**What is being asked**
Beginning with the line that holds "right shoulder: (65, 86)" in the data below, give again every line through the one that holds "right ankle: (188, 33)", exactly as written.

**Data for processing**

§

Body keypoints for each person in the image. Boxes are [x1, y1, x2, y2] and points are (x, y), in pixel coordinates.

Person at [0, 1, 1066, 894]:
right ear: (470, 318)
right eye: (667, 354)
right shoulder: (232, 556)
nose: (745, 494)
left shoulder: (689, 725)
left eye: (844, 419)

§

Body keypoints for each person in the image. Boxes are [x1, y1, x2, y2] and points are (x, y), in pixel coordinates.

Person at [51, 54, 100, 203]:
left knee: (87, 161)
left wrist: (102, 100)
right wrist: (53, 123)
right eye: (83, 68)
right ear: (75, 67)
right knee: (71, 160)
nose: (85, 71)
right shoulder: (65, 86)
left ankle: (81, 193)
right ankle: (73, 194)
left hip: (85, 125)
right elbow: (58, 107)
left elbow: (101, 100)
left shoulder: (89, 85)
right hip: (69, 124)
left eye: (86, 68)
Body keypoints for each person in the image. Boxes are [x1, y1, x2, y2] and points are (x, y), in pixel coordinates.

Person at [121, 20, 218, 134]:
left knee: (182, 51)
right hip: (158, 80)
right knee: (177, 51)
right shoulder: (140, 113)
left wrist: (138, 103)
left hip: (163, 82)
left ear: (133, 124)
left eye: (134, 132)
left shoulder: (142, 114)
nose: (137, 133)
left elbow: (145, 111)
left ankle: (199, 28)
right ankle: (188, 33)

§

**Your solution**
right shoulder: (65, 86)
left ankle: (81, 193)
right ankle: (73, 194)
left hip: (85, 125)
right elbow: (58, 107)
left elbow: (101, 100)
left shoulder: (89, 85)
right hip: (69, 124)
left eye: (86, 68)
Body keypoints for each person in the image. Boxes are [x1, y1, x2, y2] and points are (x, y), in pixel coordinates.

Person at [121, 20, 218, 134]:
left knee: (182, 51)
right hip: (158, 80)
right knee: (177, 51)
right shoulder: (140, 113)
left wrist: (138, 103)
left hip: (163, 82)
left ear: (133, 124)
left eye: (134, 132)
left shoulder: (142, 114)
nose: (137, 133)
left elbow: (145, 111)
left ankle: (199, 28)
right ankle: (188, 33)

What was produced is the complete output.